I am in grade 12 now, actually I have been for the past 6 months. ;) It has been one hell of a ride so far. The realization of moving on past high school has been an interesting one to fathom(sp?). The U of S has taken me in (conditionally) and it has been a grueling time of getting things together for scholarships. In fact, I had to write an essay on a personal aspect in my life; my fathers time with Multiple Sclerosis. For one who loves to express herself through words, this essay took me almost a month to complete ( I know this is a STRETCH for time to write an essay, even for me). So now I can sit back, hopefully and take things as they come in regards to those kind of things. NOT!
There is no reason to really talk about everything going on in this life of mine. But there is time to give mention to things that have made a huge impact on my life in the past little while.In November of 2009, I travelled with 36 other students and two teachers overseas to Europe. What a experience! There is nothing that will ever replace the things I learnt, saw and ate while I was there! Yes, I did say 'ATE'. I may speak for many when I mention 'smoked salmon'?!? lmao! Driving home tonight from a movie with my mother made me really think and reflect on all the things that Europe gave me. You think you are soaking up everything while you are overseas, but it isn't until you come home that you really see things differently,even 3 months after being in Belgium/ France.
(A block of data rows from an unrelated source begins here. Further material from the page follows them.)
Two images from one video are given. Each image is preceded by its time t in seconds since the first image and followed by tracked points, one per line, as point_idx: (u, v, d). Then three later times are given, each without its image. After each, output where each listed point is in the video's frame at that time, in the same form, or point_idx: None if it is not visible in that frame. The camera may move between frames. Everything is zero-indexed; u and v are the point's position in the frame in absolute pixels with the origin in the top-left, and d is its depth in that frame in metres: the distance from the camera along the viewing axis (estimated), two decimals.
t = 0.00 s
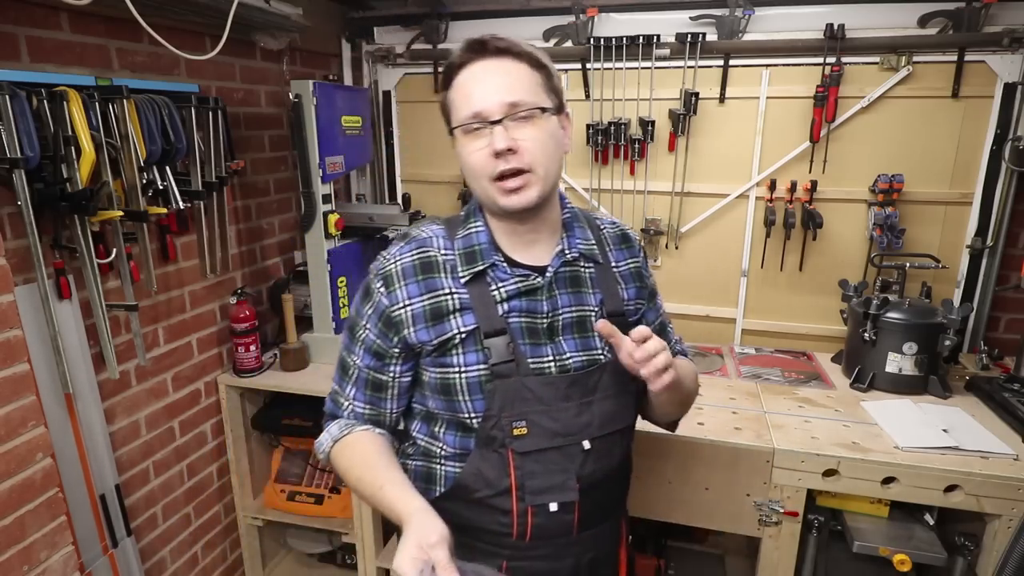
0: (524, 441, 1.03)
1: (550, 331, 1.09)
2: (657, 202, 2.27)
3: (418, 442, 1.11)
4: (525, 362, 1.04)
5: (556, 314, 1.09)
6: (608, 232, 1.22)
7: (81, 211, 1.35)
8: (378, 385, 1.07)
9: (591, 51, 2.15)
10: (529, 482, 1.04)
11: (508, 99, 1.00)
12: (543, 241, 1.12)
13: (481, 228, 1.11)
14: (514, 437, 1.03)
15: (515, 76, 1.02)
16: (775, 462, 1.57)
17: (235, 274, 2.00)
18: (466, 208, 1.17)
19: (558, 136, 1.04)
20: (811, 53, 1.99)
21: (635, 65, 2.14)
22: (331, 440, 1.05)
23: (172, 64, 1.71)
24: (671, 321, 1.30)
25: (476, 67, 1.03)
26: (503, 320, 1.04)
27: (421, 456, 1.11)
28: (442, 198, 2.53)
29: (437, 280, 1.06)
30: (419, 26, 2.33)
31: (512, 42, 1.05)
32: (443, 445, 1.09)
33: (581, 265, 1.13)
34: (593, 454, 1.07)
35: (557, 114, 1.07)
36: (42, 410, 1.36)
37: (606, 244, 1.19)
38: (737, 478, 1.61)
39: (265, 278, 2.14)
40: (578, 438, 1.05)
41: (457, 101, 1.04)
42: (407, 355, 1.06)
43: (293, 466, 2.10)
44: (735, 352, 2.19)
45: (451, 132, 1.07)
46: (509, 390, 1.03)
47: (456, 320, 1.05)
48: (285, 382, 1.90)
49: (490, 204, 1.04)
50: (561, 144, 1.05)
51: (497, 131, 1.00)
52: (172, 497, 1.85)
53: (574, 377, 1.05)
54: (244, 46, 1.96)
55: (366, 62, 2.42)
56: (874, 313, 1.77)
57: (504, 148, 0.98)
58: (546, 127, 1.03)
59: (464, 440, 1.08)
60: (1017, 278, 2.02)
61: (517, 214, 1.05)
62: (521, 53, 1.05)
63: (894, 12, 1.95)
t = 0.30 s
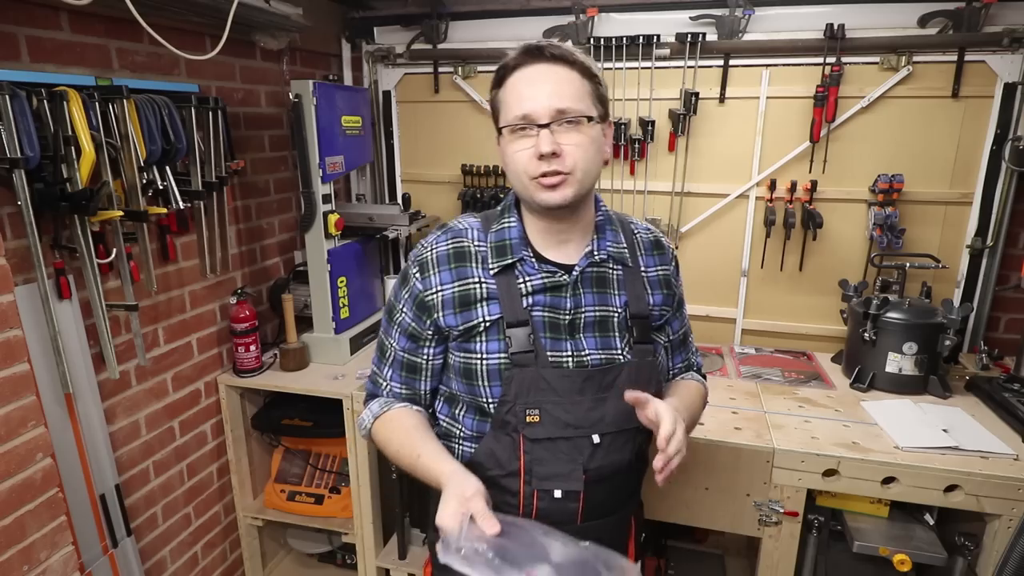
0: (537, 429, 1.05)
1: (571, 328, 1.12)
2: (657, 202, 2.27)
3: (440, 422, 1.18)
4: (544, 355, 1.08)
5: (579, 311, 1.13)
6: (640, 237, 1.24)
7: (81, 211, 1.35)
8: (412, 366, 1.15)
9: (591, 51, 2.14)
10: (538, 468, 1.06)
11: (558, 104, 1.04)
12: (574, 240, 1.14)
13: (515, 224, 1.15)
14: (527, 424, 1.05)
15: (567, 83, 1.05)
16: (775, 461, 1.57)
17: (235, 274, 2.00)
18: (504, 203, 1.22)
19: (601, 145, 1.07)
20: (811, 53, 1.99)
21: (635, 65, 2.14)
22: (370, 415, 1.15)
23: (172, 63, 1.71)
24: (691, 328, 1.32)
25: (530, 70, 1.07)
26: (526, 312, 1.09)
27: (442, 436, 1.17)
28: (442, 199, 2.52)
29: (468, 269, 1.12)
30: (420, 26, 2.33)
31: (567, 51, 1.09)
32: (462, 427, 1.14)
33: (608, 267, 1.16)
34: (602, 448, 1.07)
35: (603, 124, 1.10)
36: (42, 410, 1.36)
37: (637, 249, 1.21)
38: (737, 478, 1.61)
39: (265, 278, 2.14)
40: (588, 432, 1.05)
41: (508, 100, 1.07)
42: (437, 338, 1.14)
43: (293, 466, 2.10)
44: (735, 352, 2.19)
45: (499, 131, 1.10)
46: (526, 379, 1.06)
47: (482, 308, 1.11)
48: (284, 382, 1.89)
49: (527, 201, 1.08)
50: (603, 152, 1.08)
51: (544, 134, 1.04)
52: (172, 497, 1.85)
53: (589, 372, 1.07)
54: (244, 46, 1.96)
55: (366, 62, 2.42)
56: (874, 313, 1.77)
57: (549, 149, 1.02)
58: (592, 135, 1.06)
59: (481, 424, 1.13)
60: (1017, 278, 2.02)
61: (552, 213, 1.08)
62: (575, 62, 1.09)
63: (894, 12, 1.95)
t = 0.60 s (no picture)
0: (546, 420, 1.04)
1: (583, 324, 1.12)
2: (657, 202, 2.27)
3: (451, 411, 1.19)
4: (555, 349, 1.08)
5: (591, 308, 1.12)
6: (656, 238, 1.23)
7: (81, 211, 1.35)
8: (427, 356, 1.15)
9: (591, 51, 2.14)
10: (546, 460, 1.03)
11: (586, 102, 1.04)
12: (590, 239, 1.15)
13: (532, 220, 1.16)
14: (537, 415, 1.05)
15: (597, 82, 1.05)
16: (775, 462, 1.57)
17: (235, 274, 2.00)
18: (523, 198, 1.22)
19: (624, 147, 1.07)
20: (811, 53, 1.99)
21: (635, 65, 2.14)
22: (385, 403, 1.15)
23: (172, 63, 1.71)
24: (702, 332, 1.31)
25: (561, 67, 1.07)
26: (540, 306, 1.09)
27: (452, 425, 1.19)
28: (442, 198, 2.53)
29: (485, 262, 1.12)
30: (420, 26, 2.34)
31: (599, 52, 1.09)
32: (472, 417, 1.15)
33: (623, 266, 1.16)
34: (610, 443, 1.04)
35: (628, 127, 1.10)
36: (41, 410, 1.36)
37: (652, 249, 1.20)
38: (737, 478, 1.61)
39: (265, 278, 2.14)
40: (597, 426, 1.04)
41: (536, 94, 1.07)
42: (453, 329, 1.14)
43: (293, 466, 2.10)
44: (735, 352, 2.19)
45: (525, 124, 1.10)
46: (537, 372, 1.06)
47: (497, 300, 1.11)
48: (284, 382, 1.89)
49: (547, 195, 1.08)
50: (626, 153, 1.08)
51: (571, 130, 1.03)
52: (172, 497, 1.85)
53: (599, 367, 1.06)
54: (244, 46, 1.96)
55: (366, 62, 2.42)
56: (874, 313, 1.77)
57: (574, 145, 1.02)
58: (617, 136, 1.06)
59: (491, 415, 1.14)
60: (1017, 278, 2.02)
61: (571, 209, 1.08)
62: (607, 64, 1.09)
63: (894, 12, 1.95)
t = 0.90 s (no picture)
0: (547, 417, 1.05)
1: (585, 322, 1.12)
2: (657, 202, 2.27)
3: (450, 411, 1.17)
4: (557, 345, 1.08)
5: (594, 305, 1.12)
6: (659, 240, 1.24)
7: (81, 211, 1.35)
8: (437, 354, 1.13)
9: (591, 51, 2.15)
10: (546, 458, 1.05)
11: (610, 100, 1.05)
12: (593, 238, 1.15)
13: (537, 217, 1.15)
14: (536, 412, 1.05)
15: (623, 83, 1.06)
16: (775, 461, 1.57)
17: (235, 274, 2.00)
18: (527, 197, 1.21)
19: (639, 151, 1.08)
20: (811, 53, 1.99)
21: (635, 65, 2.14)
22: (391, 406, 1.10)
23: (171, 63, 1.70)
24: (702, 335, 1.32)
25: (589, 64, 1.07)
26: (543, 302, 1.09)
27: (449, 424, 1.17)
28: (442, 199, 2.52)
29: (490, 256, 1.11)
30: (420, 26, 2.34)
31: (627, 54, 1.10)
32: (470, 416, 1.14)
33: (625, 266, 1.16)
34: (609, 442, 1.06)
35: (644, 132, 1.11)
36: (42, 410, 1.36)
37: (654, 250, 1.21)
38: (737, 478, 1.61)
39: (265, 278, 2.14)
40: (596, 424, 1.05)
41: (561, 87, 1.07)
42: (459, 324, 1.12)
43: (293, 466, 2.10)
44: (734, 352, 2.19)
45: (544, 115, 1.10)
46: (538, 368, 1.06)
47: (501, 295, 1.10)
48: (284, 382, 1.89)
49: (557, 189, 1.07)
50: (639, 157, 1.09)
51: (592, 125, 1.04)
52: (172, 497, 1.85)
53: (601, 365, 1.07)
54: (244, 46, 1.96)
55: (366, 62, 2.42)
56: (874, 313, 1.78)
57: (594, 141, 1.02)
58: (634, 139, 1.07)
59: (489, 414, 1.13)
60: (1017, 277, 2.02)
61: (580, 207, 1.08)
62: (631, 67, 1.10)
63: (894, 12, 1.95)
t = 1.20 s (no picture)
0: (549, 424, 1.06)
1: (586, 325, 1.13)
2: (657, 202, 2.27)
3: (449, 418, 1.16)
4: (557, 350, 1.08)
5: (594, 308, 1.14)
6: (657, 241, 1.27)
7: (81, 211, 1.35)
8: (422, 353, 1.11)
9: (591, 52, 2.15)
10: (547, 463, 1.07)
11: (617, 107, 1.07)
12: (590, 240, 1.17)
13: (534, 219, 1.17)
14: (539, 418, 1.06)
15: (630, 90, 1.08)
16: (775, 461, 1.57)
17: (235, 274, 2.00)
18: (522, 200, 1.23)
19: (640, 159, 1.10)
20: (811, 53, 1.99)
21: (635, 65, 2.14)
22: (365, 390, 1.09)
23: (172, 63, 1.71)
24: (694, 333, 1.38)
25: (598, 68, 1.09)
26: (542, 306, 1.09)
27: (449, 431, 1.17)
28: (442, 199, 2.53)
29: (486, 260, 1.12)
30: (420, 26, 2.34)
31: (635, 61, 1.12)
32: (470, 424, 1.13)
33: (625, 267, 1.18)
34: (610, 447, 1.07)
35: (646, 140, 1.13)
36: (42, 410, 1.36)
37: (652, 251, 1.24)
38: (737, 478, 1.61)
39: (265, 278, 2.14)
40: (598, 429, 1.06)
41: (568, 90, 1.09)
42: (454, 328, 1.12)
43: (293, 466, 2.10)
44: (734, 352, 2.19)
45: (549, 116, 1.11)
46: (539, 374, 1.06)
47: (500, 299, 1.11)
48: (284, 382, 1.89)
49: (558, 192, 1.09)
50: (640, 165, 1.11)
51: (598, 131, 1.05)
52: (172, 497, 1.85)
53: (603, 369, 1.07)
54: (244, 46, 1.96)
55: (366, 62, 2.42)
56: (874, 313, 1.77)
57: (600, 147, 1.03)
58: (637, 147, 1.09)
59: (489, 421, 1.13)
60: (1017, 277, 2.02)
61: (580, 210, 1.10)
62: (639, 74, 1.12)
63: (894, 12, 1.95)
Vimy( Vimy Ridge), one day I am coming back to see you again! :)
In September, I landed a job because I have a horseshoe up my ass!lmao! TOTALLY kidding! Through luck, I ended getting a job at a Kumon Learning Center, a learning center recognized all around the world; with little idea on how it would affect me. I help instruct about 20 kids a week with reading and writing! Some kids have little background with writing while some are almost at a highschool level( while still in elementary school). Each day that I am with these kids, they inspire me and give me purpose to everyday. Because of this oppurtunity, I feel it is my fate to dedicate my life to learning and helping others do the same. This of course is natural career choice, considering my uncle and my grandmother were both educators. Thank you Pressacco/Johnson genes! ;)
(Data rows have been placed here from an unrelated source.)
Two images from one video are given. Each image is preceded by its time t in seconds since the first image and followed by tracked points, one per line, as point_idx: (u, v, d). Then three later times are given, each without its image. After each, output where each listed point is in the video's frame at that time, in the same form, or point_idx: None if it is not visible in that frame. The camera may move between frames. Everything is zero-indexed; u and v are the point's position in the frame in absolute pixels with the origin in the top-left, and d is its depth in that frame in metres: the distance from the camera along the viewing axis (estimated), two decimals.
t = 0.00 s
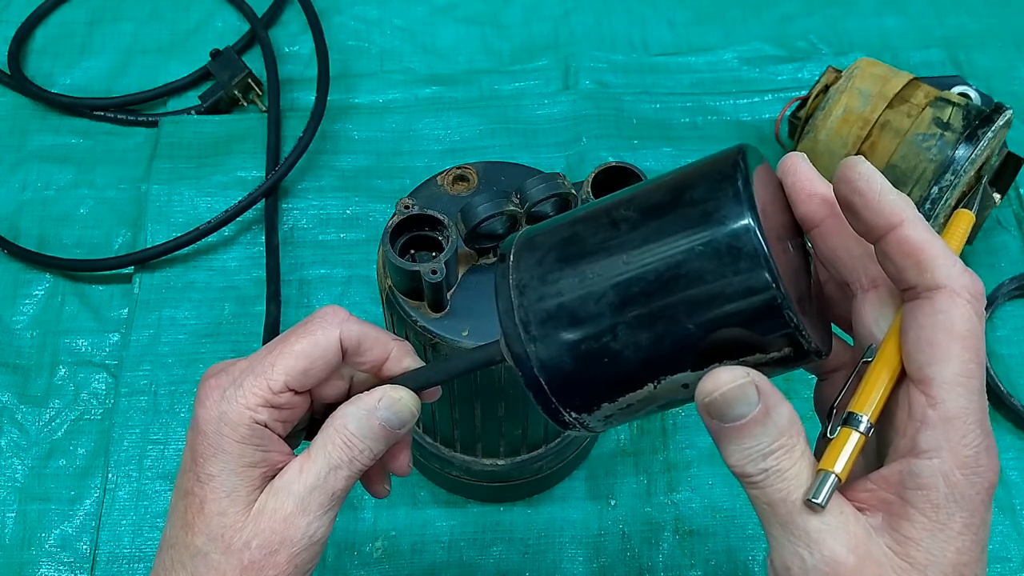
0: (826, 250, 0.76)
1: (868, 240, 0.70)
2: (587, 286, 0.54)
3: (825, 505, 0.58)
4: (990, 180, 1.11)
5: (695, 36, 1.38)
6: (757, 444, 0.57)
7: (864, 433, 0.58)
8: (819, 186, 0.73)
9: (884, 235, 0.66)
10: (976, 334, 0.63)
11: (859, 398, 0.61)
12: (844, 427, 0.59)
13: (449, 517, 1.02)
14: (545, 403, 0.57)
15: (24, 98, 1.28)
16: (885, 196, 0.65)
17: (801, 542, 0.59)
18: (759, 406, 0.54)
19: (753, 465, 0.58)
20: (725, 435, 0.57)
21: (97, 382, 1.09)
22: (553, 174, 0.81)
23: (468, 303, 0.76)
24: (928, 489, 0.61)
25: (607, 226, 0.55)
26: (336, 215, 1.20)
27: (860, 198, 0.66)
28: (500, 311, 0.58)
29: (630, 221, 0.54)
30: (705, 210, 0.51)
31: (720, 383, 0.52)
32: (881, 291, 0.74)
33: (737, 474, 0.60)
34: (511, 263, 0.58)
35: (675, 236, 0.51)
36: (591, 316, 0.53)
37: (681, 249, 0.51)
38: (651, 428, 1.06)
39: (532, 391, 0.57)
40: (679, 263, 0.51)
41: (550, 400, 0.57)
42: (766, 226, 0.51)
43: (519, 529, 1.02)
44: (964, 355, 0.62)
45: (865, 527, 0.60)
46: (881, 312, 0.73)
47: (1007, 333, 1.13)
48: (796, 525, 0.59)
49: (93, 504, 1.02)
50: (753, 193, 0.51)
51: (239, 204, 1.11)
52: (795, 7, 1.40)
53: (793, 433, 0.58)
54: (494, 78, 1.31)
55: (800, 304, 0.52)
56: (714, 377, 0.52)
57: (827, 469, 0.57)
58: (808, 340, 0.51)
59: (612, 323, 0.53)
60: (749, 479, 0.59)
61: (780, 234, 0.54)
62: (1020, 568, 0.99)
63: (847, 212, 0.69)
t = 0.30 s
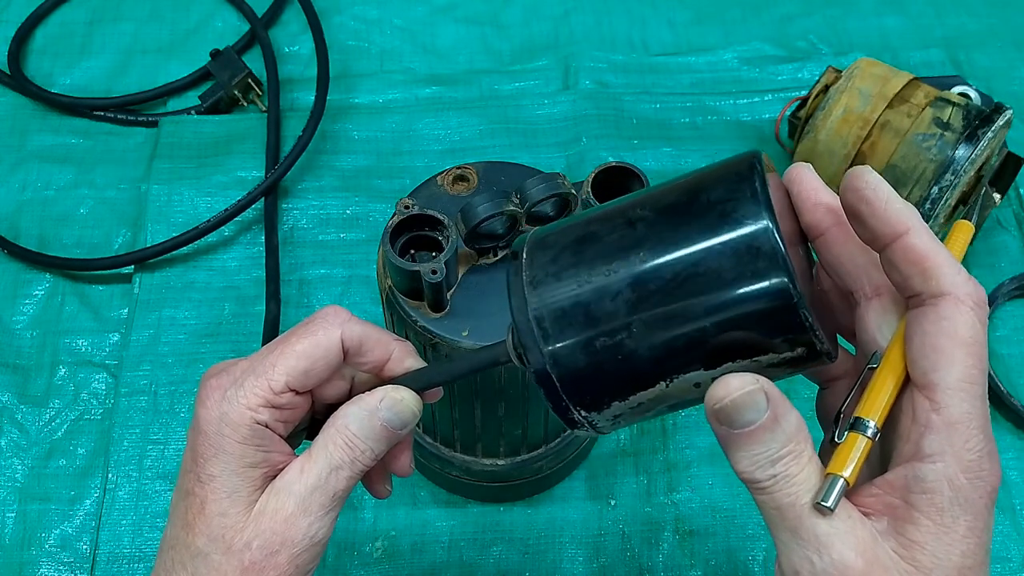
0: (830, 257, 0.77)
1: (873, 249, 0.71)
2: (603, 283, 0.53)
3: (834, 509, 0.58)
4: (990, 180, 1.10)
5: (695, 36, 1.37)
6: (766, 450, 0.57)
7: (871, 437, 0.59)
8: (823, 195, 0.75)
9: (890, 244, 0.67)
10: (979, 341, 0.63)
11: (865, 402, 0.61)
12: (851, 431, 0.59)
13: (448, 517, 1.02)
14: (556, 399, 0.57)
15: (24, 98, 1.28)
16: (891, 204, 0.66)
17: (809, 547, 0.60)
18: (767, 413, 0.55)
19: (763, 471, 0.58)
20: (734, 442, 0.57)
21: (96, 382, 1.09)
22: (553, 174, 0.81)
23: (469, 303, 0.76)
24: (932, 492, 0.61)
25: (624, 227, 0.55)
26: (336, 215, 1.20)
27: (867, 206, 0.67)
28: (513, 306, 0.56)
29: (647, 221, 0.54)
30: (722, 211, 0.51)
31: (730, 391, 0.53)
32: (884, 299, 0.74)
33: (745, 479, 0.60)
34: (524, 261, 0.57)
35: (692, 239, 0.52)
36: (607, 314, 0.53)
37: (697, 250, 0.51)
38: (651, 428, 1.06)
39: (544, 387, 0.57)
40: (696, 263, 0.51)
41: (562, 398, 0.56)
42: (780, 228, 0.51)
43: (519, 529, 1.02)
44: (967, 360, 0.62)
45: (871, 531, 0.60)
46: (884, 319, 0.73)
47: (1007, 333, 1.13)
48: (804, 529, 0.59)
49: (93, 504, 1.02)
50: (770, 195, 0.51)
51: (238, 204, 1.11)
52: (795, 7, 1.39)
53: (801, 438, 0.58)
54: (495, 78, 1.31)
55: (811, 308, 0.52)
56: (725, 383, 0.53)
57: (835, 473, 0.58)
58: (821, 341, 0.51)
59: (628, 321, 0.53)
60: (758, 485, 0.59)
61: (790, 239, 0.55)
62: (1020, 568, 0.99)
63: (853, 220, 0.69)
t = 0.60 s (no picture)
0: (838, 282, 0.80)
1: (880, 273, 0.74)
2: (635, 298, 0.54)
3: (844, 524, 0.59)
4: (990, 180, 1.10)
5: (695, 36, 1.38)
6: (780, 467, 0.59)
7: (880, 454, 0.61)
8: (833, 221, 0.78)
9: (896, 269, 0.69)
10: (982, 362, 0.66)
11: (873, 422, 0.64)
12: (861, 449, 0.62)
13: (448, 517, 1.02)
14: (576, 411, 0.57)
15: (24, 98, 1.28)
16: (899, 231, 0.69)
17: (821, 561, 0.60)
18: (781, 431, 0.56)
19: (776, 488, 0.59)
20: (748, 459, 0.59)
21: (96, 382, 1.09)
22: (553, 174, 0.81)
23: (469, 303, 0.76)
24: (937, 509, 0.63)
25: (654, 245, 0.55)
26: (336, 215, 1.20)
27: (876, 233, 0.70)
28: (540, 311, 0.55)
29: (679, 240, 0.55)
30: (758, 236, 0.53)
31: (746, 409, 0.54)
32: (889, 322, 0.76)
33: (757, 496, 0.61)
34: (550, 271, 0.56)
35: (726, 261, 0.52)
36: (637, 330, 0.53)
37: (731, 272, 0.52)
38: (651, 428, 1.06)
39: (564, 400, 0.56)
40: (730, 285, 0.52)
41: (582, 410, 0.56)
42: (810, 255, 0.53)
43: (519, 528, 1.02)
44: (970, 382, 0.65)
45: (878, 546, 0.62)
46: (889, 341, 0.75)
47: (1007, 333, 1.13)
48: (816, 544, 0.60)
49: (93, 504, 1.02)
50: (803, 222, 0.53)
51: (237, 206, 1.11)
52: (795, 7, 1.40)
53: (812, 456, 0.60)
54: (495, 78, 1.31)
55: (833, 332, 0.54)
56: (741, 402, 0.54)
57: (846, 490, 0.60)
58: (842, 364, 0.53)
59: (658, 338, 0.53)
60: (771, 501, 0.60)
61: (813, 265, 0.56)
62: (1020, 568, 0.99)
63: (862, 246, 0.72)
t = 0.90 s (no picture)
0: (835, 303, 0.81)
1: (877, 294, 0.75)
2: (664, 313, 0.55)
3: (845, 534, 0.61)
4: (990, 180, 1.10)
5: (694, 36, 1.37)
6: (785, 480, 0.60)
7: (880, 468, 0.63)
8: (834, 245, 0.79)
9: (895, 291, 0.70)
10: (977, 382, 0.68)
11: (872, 437, 0.65)
12: (862, 462, 0.63)
13: (448, 517, 1.02)
14: (597, 421, 0.58)
15: (24, 98, 1.28)
16: (898, 254, 0.69)
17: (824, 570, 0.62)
18: (786, 444, 0.58)
19: (780, 499, 0.60)
20: (751, 472, 0.60)
21: (97, 382, 1.09)
22: (553, 174, 0.81)
23: (469, 303, 0.76)
24: (934, 521, 0.65)
25: (686, 262, 0.57)
26: (336, 215, 1.20)
27: (876, 255, 0.70)
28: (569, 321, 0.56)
29: (709, 259, 0.56)
30: (787, 260, 0.55)
31: (754, 423, 0.56)
32: (886, 343, 0.78)
33: (760, 507, 0.62)
34: (578, 280, 0.57)
35: (757, 282, 0.55)
36: (666, 345, 0.55)
37: (762, 293, 0.55)
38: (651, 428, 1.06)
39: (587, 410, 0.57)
40: (759, 306, 0.54)
41: (603, 420, 0.58)
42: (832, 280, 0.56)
43: (519, 528, 1.02)
44: (966, 400, 0.67)
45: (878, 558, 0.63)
46: (887, 361, 0.77)
47: (1007, 333, 1.13)
48: (819, 554, 0.61)
49: (93, 504, 1.02)
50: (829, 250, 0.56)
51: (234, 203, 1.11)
52: (795, 8, 1.40)
53: (815, 469, 0.61)
54: (495, 78, 1.31)
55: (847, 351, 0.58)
56: (749, 416, 0.56)
57: (846, 501, 0.61)
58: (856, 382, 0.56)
59: (687, 354, 0.55)
60: (774, 512, 0.61)
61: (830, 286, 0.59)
62: (1020, 568, 0.99)
63: (860, 268, 0.72)
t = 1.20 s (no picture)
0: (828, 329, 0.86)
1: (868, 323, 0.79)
2: (691, 329, 0.56)
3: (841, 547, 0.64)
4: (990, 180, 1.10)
5: (694, 36, 1.37)
6: (783, 497, 0.63)
7: (871, 485, 0.66)
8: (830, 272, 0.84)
9: (885, 317, 0.75)
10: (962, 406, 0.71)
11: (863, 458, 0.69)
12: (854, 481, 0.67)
13: (448, 517, 1.02)
14: (613, 429, 0.58)
15: (24, 98, 1.28)
16: (889, 284, 0.75)
17: None
18: (784, 462, 0.61)
19: (778, 515, 0.64)
20: (751, 488, 0.63)
21: (96, 382, 1.09)
22: (552, 175, 0.81)
23: (469, 303, 0.76)
24: (923, 537, 0.67)
25: (709, 281, 0.58)
26: (336, 215, 1.20)
27: (868, 284, 0.75)
28: (597, 328, 0.57)
29: (733, 280, 0.58)
30: (807, 288, 0.57)
31: (754, 442, 0.59)
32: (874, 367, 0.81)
33: (758, 522, 0.65)
34: (605, 291, 0.58)
35: (778, 306, 0.57)
36: (691, 361, 0.56)
37: (783, 317, 0.56)
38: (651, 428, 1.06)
39: (605, 418, 0.58)
40: (780, 329, 0.56)
41: (619, 431, 0.58)
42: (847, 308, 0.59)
43: (518, 528, 1.02)
44: (951, 423, 0.70)
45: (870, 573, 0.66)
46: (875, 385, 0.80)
47: (1007, 333, 1.13)
48: (815, 567, 0.65)
49: (93, 504, 1.02)
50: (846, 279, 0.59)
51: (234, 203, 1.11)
52: (796, 8, 1.40)
53: (811, 486, 0.64)
54: (494, 78, 1.31)
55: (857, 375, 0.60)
56: (750, 434, 0.59)
57: (841, 517, 0.65)
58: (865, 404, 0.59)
59: (710, 369, 0.56)
60: (773, 528, 0.64)
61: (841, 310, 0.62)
62: (1020, 568, 0.99)
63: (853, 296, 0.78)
Now enough reflecting, cuz frankly I am tired of thinking of the past! Let me discuss what is on my mind today:Serenity! I had the strangest feeling today walking out of the movie theatre with my mom. We had just seen 'It's Complicated', which is an EXCELLENT movie! I definetly laughed till I cried! lmao! It somehow got me thinking how awesome it would be to just have no sound for one day! No phone going off, no music, no talking.. just silence! Now, I know I am ODD to think such a thing; but life would seem so much slower and relaxed( sorry for the lack of a better term).
Sometimes we need things in life to slow down, the millions of tests at school, the impending deadlines, the chatter of the world around you! But don't we all deserve a moment to just chill and be quiet? You know thinking back to Europe, one of the most vivid things in my memory is the two-minutes of silence at the Menin Gate in Ypres. Why would such a thing, be so effective and vivid? Why not the jokes or the funny memories?
Sadly, because we are all so busy, no one really gets a chance to soak things in. It is very unfortunate, but true. Now disagree with me, if you may! But maybe this is a much needed chance to take a couple seconds and just breathe. (I am beginning to realize I am sounding like a meditation/philosopher/wack job). This is not my intention, but merely just an opinion!